La pensione di vecchiaia anticipata deve essere riconosciuta ai lavoratori invalidi civili con una disabilità pari almeno all’80%, a prescindere dalla tipologia del lavoro svolto. E’ quanto ha stabilito la Corte d’Appello di Torino (sentenza n. 467/2020), in una causa patrocinata dai legali di Inca Cgil di Alessandria, condannando l’Inps “a costituire e liquidare in favore di una lavoratrice disabile la pensione di vecchiaia anticipata con decorrenza dalla data della domanda amministrativa e a pagarle i ratei maturati, oltre agli interessi legali dal dovuto al saldo”.
Il nodo del contendere, già oggetto di altre cause analoghe, attiene all’individuazione del tipo di invalidità a cui fare riferimento per stabilire la sussistenza del requisito sanitario, necessario per il riconoscimento della deroga rispetto ai limiti di età per la pensione di vecchiaia, che sono stati progressivamente elevati dal D.lgs n. 503/1992 (dal primo gennaio 2000, 65 anni di età per gli uomini e 60 anni delle donne, mentre prima del nuovo regime, il limite anagrafico era rispettivamente 60 e 55).
Mentre per Inps, il riferimento legislativo da richiamare è l’articolo 1 della la legge n. 222 del 1984 sull’invalidità previdenziale o pensionabile, strettamente connessa alla riduzione della capacità di lavoro a meno di un terzo, per la Corte d’Appello di Torino, accogliendo il ricorso di Inca, i requisiti sanitari sono quelli stabiliti dall’articolo 2 della legge 118/71, che dispone “l’applicabilità della vecchia normativa in tema di età pensionabile in favore di tutti i soggetti invalidi, anche se con capacità di lavoro e quindi di guadagno, perché l’unico requisito posto dalla legge riguarda la misura dell’invalidità, che non deve essere inferiore all’80%, come nel caso esaminato in appello”.

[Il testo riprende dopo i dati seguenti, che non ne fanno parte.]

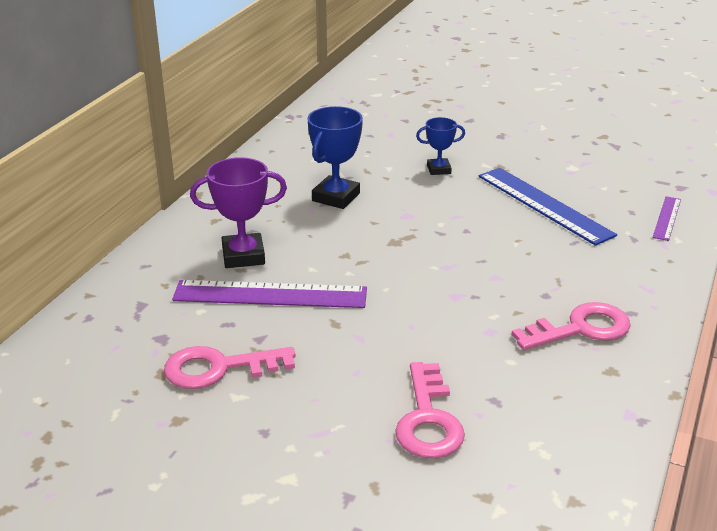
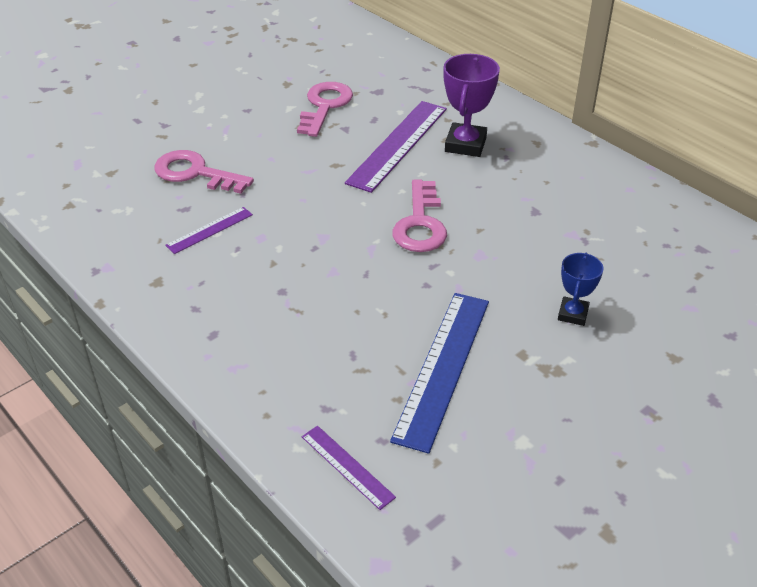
camera: 115 degrees right, 10 degrees up
blue trophy [307,106,363,209] -> none
blue ruler [479,168,617,246] -> blue ruler turned 60 degrees counterclockwise [390,293,489,454]
pink key [511,302,631,350] -> pink key moved to [392,179,447,252]
none -> purple ruler [165,207,253,254]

Richiamando l’articolo 1 del decreto legislativo n. 503 del 30 dicembre 1992, infatti, al comma 8, la sentenza della Corte d’Appello di Torino, che ribalta quella emessa in primo grado, sottolinea come l’elevazione dei limiti di età non si applica agli invalidi in misura non inferiore all’80%.
Respinta, dunque, l’interpretazione di Inps, che aveva rigettato la domanda di pensionamento della lavoratrice disabile nel tentativo di far prevalere il requisito dell’invalidità previdenziale su quello generico dell’invalidità civile.